The group, which FP tracked to this online site that has since been taken down, appears to be making a legitimate claim, though the authenticity of the files has yet to be confirmed, according to security researchers who have examined their content.

The release closely follows a series of disclosures that emails and documents belonging primarily to Democratic officials, but also some Republicans. Security researchers say they believe those hacks were undertaken by operatives believed to be working on behalf of Russia, as Cyberwar.news has reported.

The NSA would not answer questions about the alleged breach earlier this week, FP reported. But, if someone has actually managed to penetrate one of the world’s foremost signals intelligence agency and post its code online all to see – and buy – that would represent, in the Internet age, a historic blow.

“It’s at minimum very interesting; at maximum, hugely damaging,” Dave Aitel, a former NSA research scientist and now the CEO of the security firm Immunity, told FP. “It’ll blow some operations if those haven’t already been blown.”

The files, which were posted last weekend, were posted in two sets. Hackers offered one set for free, while the other remains encrypted and is now being auctioned online, payable in bitcoin, the cryptocurrency.

That set, the so-called Shadow Brokers noted, contains “the best files.”

If the group raises at least 1 million bitcoin, or the equivalent of $550 million, it says it will post additional documents and make them free as well.

As FP reported further:

The set of files available for free contains a series of tools for penetrating network gear made by Cisco, Juniper, and other major firms. Targeting such gear, which includes things like routers and firewalls, is a known tactic of Western intelligence agencies like the NSA, and was documented in the Edward Snowden files. Some code words referenced in the material Monday — BANANAGLEE and JETPLOW — match those that have appeared in documents leaked by Snowden. Security researchers analyzing the code posted Monday say it is functional and includes computer codes for carrying out espionage.

If the breach and leak of NSA code is real, and so far, FP says, researchers say it is, then it represents a major escalation in information warfare being carried out in the shadows between Russia and the United States.

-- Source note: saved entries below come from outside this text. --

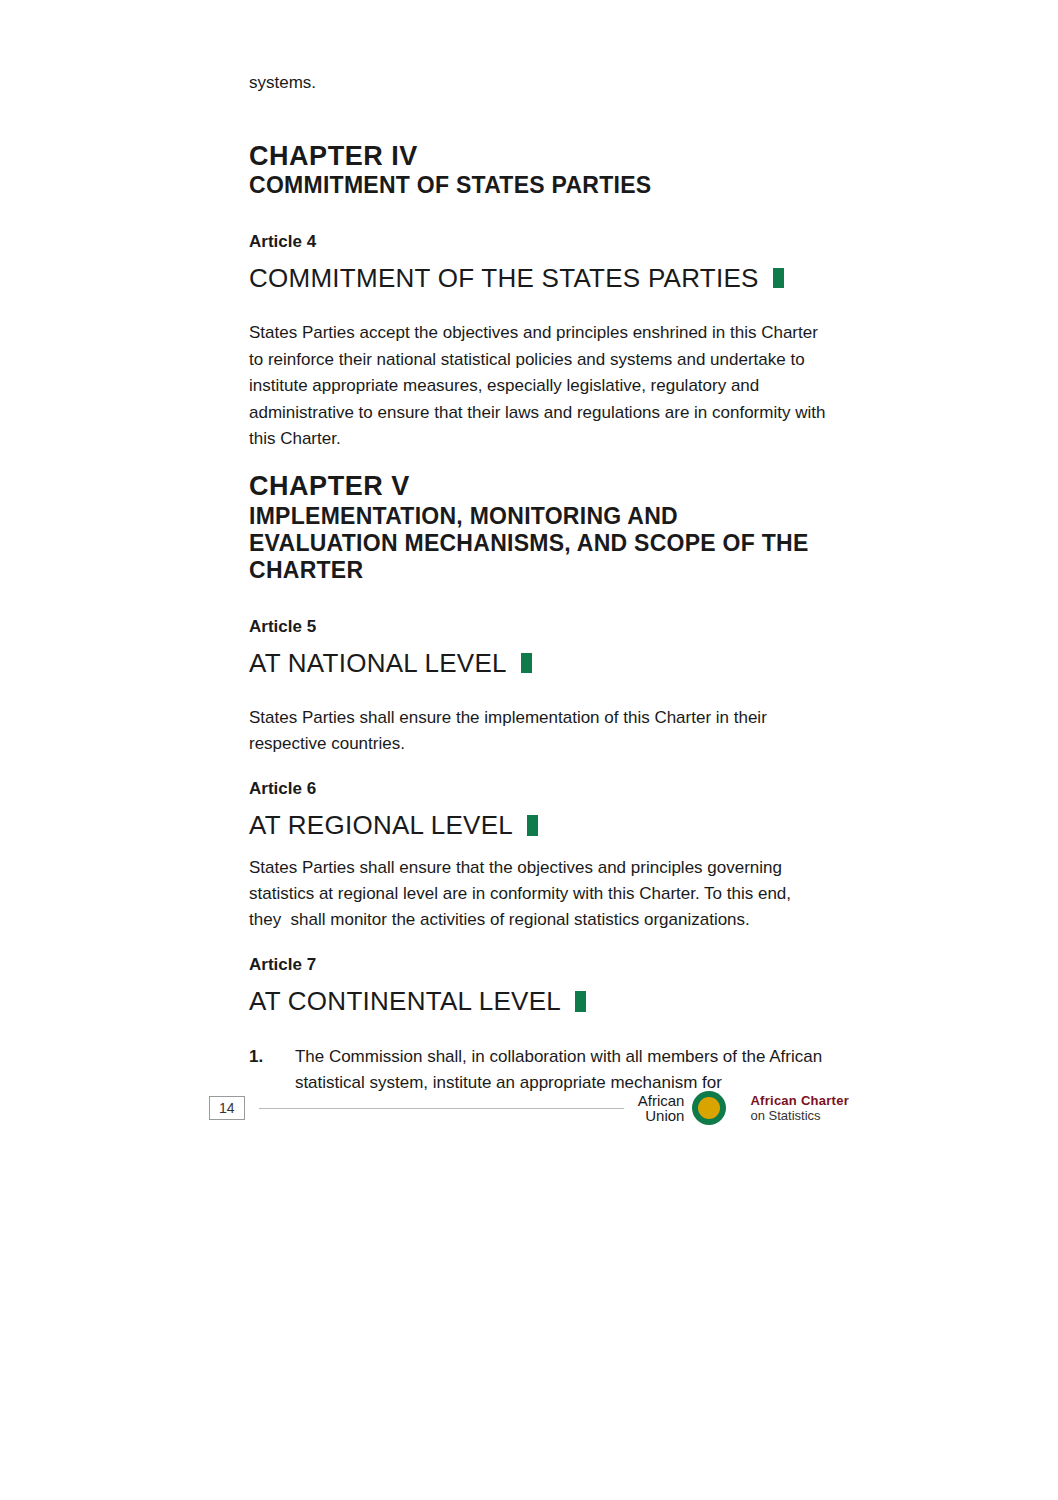systems.
Chapter IV Commitment of States Parties
Article 4
Commitment of the States Parties
States Parties accept the objectives and principles enshrined in this Charter to reinforce their national statistical policies and systems and undertake to institute appropriate measures, especially legislative, regulatory and administrative to ensure that their laws and regulations are in conformity with this Charter.
Chapter V Implementation, Monitoring and Evaluation Mechanisms, and Scope of the Charter
Article 5
At National Level
States Parties shall ensure the implementation of this Charter in their respective countries.
Article 6
At Regional Level
States Parties shall ensure that the objectives and principles governing statistics at regional level are in conformity with this Charter. To this end, they shall monitor the activities of regional statistics organizations.
Article 7
At Continental Level
1. The Commission shall, in collaboration with all members of the African statistical system, institute an appropriate mechanism for
14 African Union African Charter on Statistics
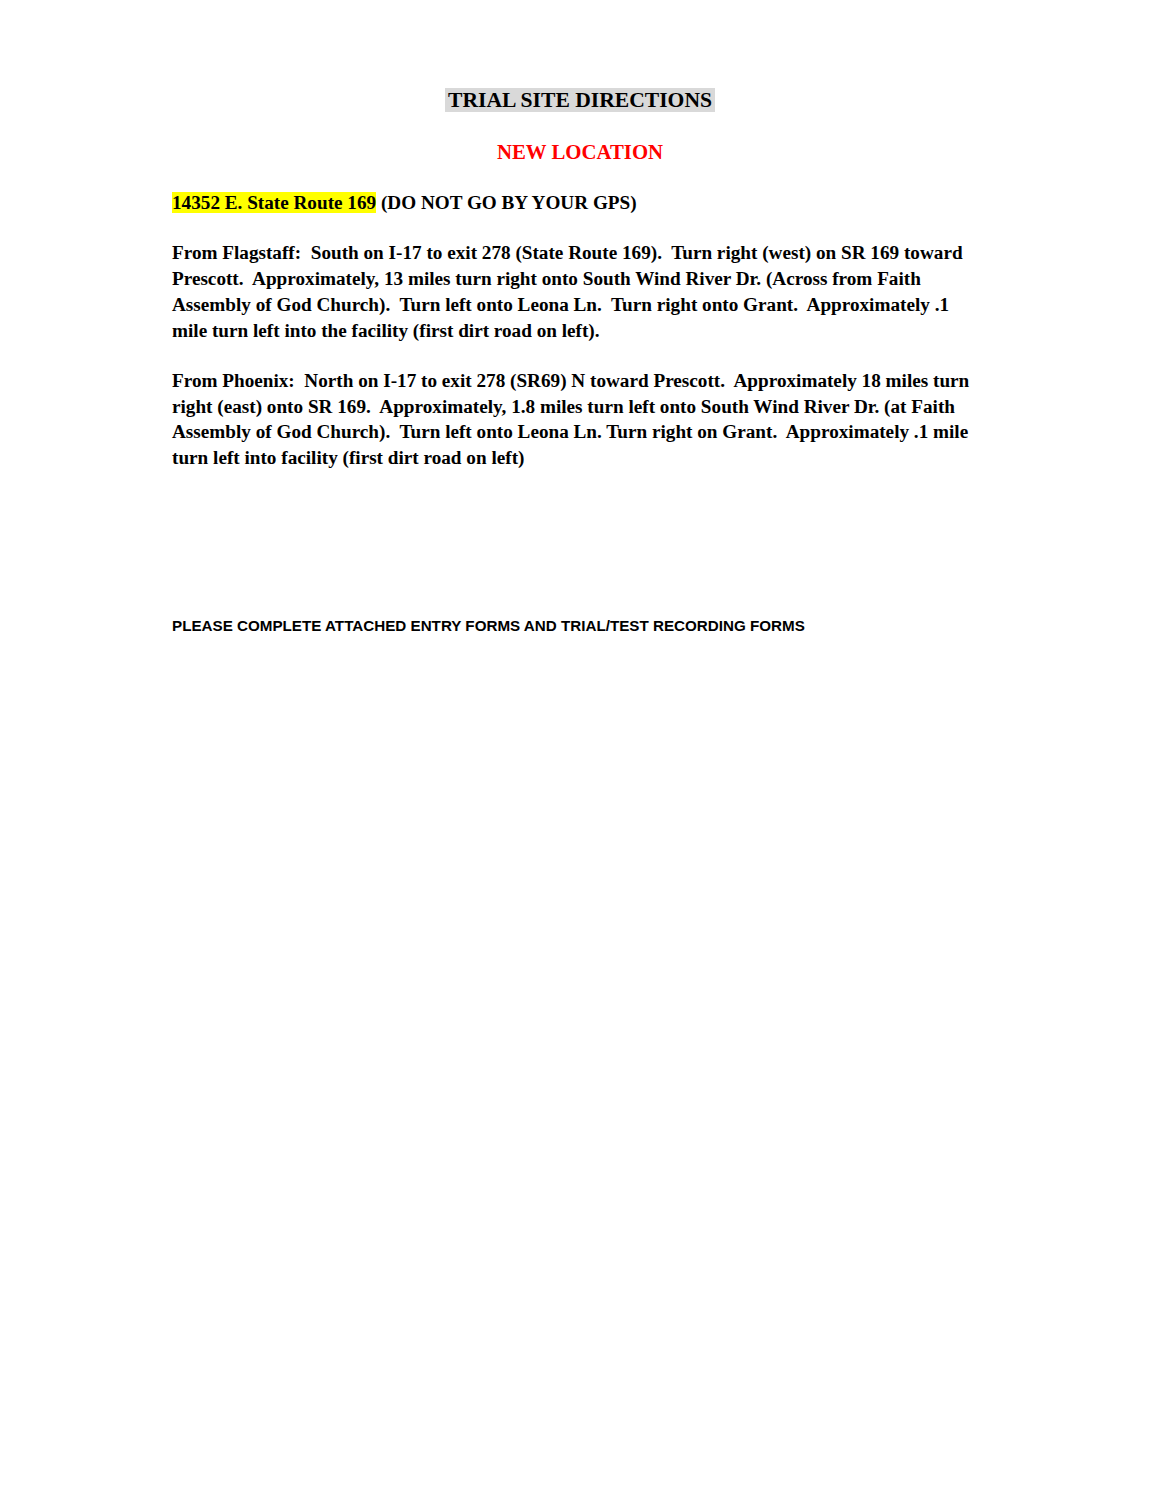TRIAL SITE DIRECTIONS
NEW LOCATION
14352 E. State Route 169 (DO NOT GO BY YOUR GPS)
From Flagstaff: South on I-17 to exit 278 (State Route 169). Turn right (west) on SR 169 toward Prescott. Approximately, 13 miles turn right onto South Wind River Dr. (Across from Faith Assembly of God Church). Turn left onto Leona Ln. Turn right onto Grant. Approximately .1 mile turn left into the facility (first dirt road on left).
From Phoenix: North on I-17 to exit 278 (SR69) N toward Prescott. Approximately 18 miles turn right (east) onto SR 169. Approximately, 1.8 miles turn left onto South Wind River Dr. (at Faith Assembly of God Church). Turn left onto Leona Ln. Turn right on Grant. Approximately .1 mile turn left into facility (first dirt road on left)
PLEASE COMPLETE ATTACHED ENTRY FORMS AND TRIAL/TEST RECORDING FORMS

Over the course of several weeks Russian hackers have posted stolen emails and other documents on another mysterious site, DCLeaks.com. The same hackers have also broken into information systems operated by the Democratic National Committee, and they likely fed documents lifted from those servers to WikiLeaks.

That leak set of a major political firestorm in the U.S. with the DNC on the eve of the party’s nominating convention. It had larger ramifications in that it led to the resignation of party head Debbie Wasserman Schultz and prompted the campaign of Hillary Clinton to charge that her GOP rival, Donald J. Trump, was benefitting from the Russian intervention, as if Moscow favored him over Clinton. Intelligence officials have not commented one way or the other, but there is no direct evidence to suggest that the Trump campaign is working with the Russians, as the Clinton machine has claimed.

The goal of the operation is not clear at this point, FP noted. The files appear to have been hacked in late 2013, after the Snowden revelations, so that means whomever took the files has been sitting on them for three years. Why post them now and for what purpose are questions that are no doubt being debated within the Obama administration.